Naquela noite, foi um comichão no pé esquerdo que o despertou. Deu por falta da esposa. Na sala, Cristileide dormia esparramada no
sofá, em inocência pós-gozo. Na TV, homens e mulheres em plena ação. Garganta
profunda, duplas penetrações, gemidos, música lasciva. Pornografia das
brabas. Foi um caso sério. Colocou a mulher para fora de casa, aos gritos e
pontapés. Não admito, entendeu??
Cristileide vivia sozinha há uma semana quando recebeu um DVD sem identificação. Um filme de fetiches bizarros. Podolatria, spanking, coprofagia, BDSM, travestis, zoofilia, gang bang, creampie. E lá estava um Regivaldo, dez ou quinze anos mais jovem, a protagonizar todas as cenas. Cristileide dormiu em choque. No dia seguinte, recebeu uma ligação. Um homem identificado como M.Bastos, empresário de entretenimento adulto, perguntava se ela havia recebido o DVD. Seu marido era um grande talento do pornô. Era o Buttman de nossa região, explicou.

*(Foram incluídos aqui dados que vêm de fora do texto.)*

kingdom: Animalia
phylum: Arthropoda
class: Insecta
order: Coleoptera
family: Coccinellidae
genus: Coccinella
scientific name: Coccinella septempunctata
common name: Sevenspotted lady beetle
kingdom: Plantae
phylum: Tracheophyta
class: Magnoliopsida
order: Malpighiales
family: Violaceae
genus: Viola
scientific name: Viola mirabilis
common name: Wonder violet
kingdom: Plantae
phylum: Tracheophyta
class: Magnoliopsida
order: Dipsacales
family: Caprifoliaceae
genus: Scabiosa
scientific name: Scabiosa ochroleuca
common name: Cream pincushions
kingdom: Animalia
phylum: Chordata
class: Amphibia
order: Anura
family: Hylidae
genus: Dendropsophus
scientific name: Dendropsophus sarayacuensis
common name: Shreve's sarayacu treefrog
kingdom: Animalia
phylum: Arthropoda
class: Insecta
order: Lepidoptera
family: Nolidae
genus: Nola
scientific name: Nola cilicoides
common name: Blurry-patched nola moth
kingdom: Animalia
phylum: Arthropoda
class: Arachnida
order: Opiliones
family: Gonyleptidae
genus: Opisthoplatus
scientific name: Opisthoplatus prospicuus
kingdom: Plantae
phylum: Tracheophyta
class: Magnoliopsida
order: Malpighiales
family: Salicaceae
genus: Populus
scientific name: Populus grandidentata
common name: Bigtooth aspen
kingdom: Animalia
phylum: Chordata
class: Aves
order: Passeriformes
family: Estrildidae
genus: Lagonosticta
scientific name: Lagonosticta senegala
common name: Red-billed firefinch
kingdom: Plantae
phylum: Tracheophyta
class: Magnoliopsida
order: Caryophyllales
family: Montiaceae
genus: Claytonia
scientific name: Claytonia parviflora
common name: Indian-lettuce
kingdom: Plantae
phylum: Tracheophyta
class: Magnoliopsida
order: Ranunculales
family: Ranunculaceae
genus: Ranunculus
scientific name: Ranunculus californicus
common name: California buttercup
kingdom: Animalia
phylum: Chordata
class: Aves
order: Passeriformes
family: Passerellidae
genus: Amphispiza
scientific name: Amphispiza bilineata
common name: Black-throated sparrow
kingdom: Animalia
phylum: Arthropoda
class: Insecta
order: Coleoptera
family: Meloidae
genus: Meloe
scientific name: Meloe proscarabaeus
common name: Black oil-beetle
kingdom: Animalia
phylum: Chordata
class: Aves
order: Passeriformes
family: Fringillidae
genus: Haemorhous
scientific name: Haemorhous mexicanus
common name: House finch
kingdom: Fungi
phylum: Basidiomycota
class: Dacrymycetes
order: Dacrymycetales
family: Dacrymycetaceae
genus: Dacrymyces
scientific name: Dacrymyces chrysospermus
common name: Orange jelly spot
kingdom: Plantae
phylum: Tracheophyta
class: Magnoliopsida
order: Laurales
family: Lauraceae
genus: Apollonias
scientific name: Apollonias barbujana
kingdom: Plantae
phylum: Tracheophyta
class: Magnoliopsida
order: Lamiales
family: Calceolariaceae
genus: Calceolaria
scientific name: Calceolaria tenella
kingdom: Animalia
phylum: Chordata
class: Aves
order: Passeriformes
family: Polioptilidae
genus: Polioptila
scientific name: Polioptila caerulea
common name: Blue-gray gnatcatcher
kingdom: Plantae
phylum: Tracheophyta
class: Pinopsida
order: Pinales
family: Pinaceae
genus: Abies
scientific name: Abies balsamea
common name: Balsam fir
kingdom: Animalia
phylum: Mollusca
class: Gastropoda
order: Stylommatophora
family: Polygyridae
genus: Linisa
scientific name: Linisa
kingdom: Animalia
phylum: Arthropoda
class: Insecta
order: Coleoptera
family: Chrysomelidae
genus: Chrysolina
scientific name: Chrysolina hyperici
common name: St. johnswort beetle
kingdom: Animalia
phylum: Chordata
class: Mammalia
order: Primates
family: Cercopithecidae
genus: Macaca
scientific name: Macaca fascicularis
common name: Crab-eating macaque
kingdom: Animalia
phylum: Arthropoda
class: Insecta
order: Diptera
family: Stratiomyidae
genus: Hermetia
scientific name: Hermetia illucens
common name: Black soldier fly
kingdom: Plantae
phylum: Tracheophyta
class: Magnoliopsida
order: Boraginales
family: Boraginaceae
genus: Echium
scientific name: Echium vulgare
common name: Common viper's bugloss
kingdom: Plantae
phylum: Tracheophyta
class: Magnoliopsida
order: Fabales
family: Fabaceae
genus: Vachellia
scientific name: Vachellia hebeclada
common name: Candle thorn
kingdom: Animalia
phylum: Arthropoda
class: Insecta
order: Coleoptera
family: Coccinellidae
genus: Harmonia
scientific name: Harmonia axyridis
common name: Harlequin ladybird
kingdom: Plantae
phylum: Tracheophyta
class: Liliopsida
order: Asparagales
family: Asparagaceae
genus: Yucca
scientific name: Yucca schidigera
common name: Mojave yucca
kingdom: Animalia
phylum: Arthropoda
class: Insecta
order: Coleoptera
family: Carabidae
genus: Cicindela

Envenenada pela humilhação, tramou sua vingança. Hipócrita, vomitava. Um mês depois, foi a vez de Regivaldo
receber um DVD. Rodeada por homens, mulheres e
animais, a ex-mulher “interpretava” do Gênesis ao Apocalipse. Escatologia na travessia do Mar
Vermelho, bestialismo na Arca de Noé, sêmen ao invés de maná. Cristileide estrelava uma coletânea de
abominações. Sou eu a prostituta da
Babilônia, repetia para as câmeras.
Quando o DVD chegou ao fim, todos os cabelos de Regivaldo eram brancos. Nunca mais foi à igreja. Sua fé estava pervertida para sempre.